Sunday, June 22, 2014

Excerpts from the Hillsdale Paranormal Society Log

Totally come at me ghost bro, and I'll kick you in your stupid ghost face!

June twenty-second, in the graveyard behind the Howard house, eleven o'clock at night
So we get a report from Art's grandma that there's something spooky floating around the graveyard, making noises and shit, and basically being a royal pain in the ass for any decent human being trying to get a good night's rest. I was a little hesitant (IMAGINE ME, HESITANT) on investigating these claims, seeing how Grams is a little bit in the nuthouse, like, almost three-fourths the way in, and half the time while I'm over there she thinks I'm Art's brother Gary, and she starts yelling at me for having pins in my face and puking all over the bathroom, which is stuff that Gary does, he being a good for nothing bastard. But work's been slow lately, and the prestigious Hillsdale Paranormal Society will investigate any claim, any time--that shit's our motto, or at least one of them.

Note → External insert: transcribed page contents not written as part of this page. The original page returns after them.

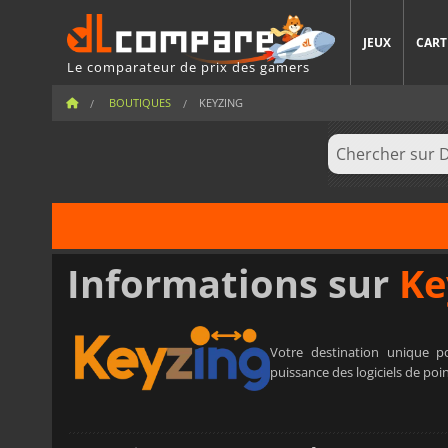
JEUX
CART
Le comparateur de prix des gamers
BOUTIQUES
KEYZING
Informations sur
Ke
Votre destination unique po
puissance des logiciels de poi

So we convene at Art's place, which is right behind the graveyard, Art, Trent, and I, the boss core of the Society, all of us members of the Adventurers' Guild, a secret society where only the strong freaking survive (all of us had to climb to the top of my barn and retrieve this plastic cup with marbles in it that my uncle Billy put up there a long time ago because he's a crazy nut, and don't tell me that shit's easy, 'cuz I'm afraid of heights and it's like a twenty-foot drop or something if you slip and fall), and we get our gear ready, drink a couple brews, smoke a couple packs of cigs, and wait for midnight, the prime ghosting hour.

12:30, in the heart of the graveyard
Art starts off the night being an asshole, like always. He trips over a headstone and cracks his forehead against another one, and so he's bleeding all over the place like a bitch, and Trent tells him to stop because he's going to attract all the ghouls to us, ghouls being eager to feast on the flesh of the dead as well as the living (my man Trent knows his paranormal shit), and then Art has to go and say that we're a bunch of assholes, wasting our time looking for nothing. WELL, HELLO, YOUR BATSHIT CRAZY GRAMS TOLD US ABOUT THE SPOOKY GHOST, ELSEWISE WE WOULDN'T BE OUT HERE. If you don't take the job seriously, then you might as well go home and sniff glue--this ain't no place for nonbelievers.

1:15, camped under a big-ass sepulcher
We get all the equipment set up--the nightvision cameras, the advanced mass spectrometer, the tape recorder--which is quite a feat in all, considering how much beer we've drank. Trent never drinks anything, 'cuz he's a little weird. One time we bought him sake because he's your typical nerd and gets a big ol' boner for Japan, and we tried to get him to drink just a shot but he wouldn't, and you could see he was getting upset, so we bought him a chocolate milk and he settled down like a bitch, sucking on that shit like it was a teat.


2:30, still under the big-ass sepulcher
So we're really drunk now, being drunk paramount in seeing ghosts, 'cuz they know you're vulnerable while your drunk, which really, we ain't, 'cuz we all hold our liquor like bosses. Art's started babbling on about his romantic problems, which is par for the course, he being a total Don Juan, that is, if Don Juan was a big bitch who got mace in his face every time he approached a woman. Art's bitching gets cut off mid stream when we hear some noises coming from a couple rows in front of us. Trent gets out the salt and the bible, and we creep over, being really stealthy like Sam Fisher until a goddamn headstone comes out of nowhere and I run face first into it, knocking myself on my ass. The noises stop. Art turns on the flashlight and there's a couple of teenagers, butt-ass naked, boning on top of a grave like they're in Paris and that dude from the Doors is beneath them, getting his ghost voyeur on. The girl starts screaming 'cuz we got the light on them and you can see her goodies, and the dude pulls out and starts sprinting through the graveyard, his dong wobbling about like a propeller, and it's the funniest fucking thing in the world when he slips and nut-checks himself on a gravestone (THESE THINGS ARE DANGEROUS). The girl grabs her clothes and takes off, and Art wants to follow her and make sure she's ok (YEAH SURE YOU DO, ART) but I tell him she's probably an underage hood rat, and it would be best if we vacate the premises. So, just like the Scooby Gang, we solve the mystery of the weird-ass noises for Grams, so the old bat can get some shut eye. Another fine accomplishment for the Society.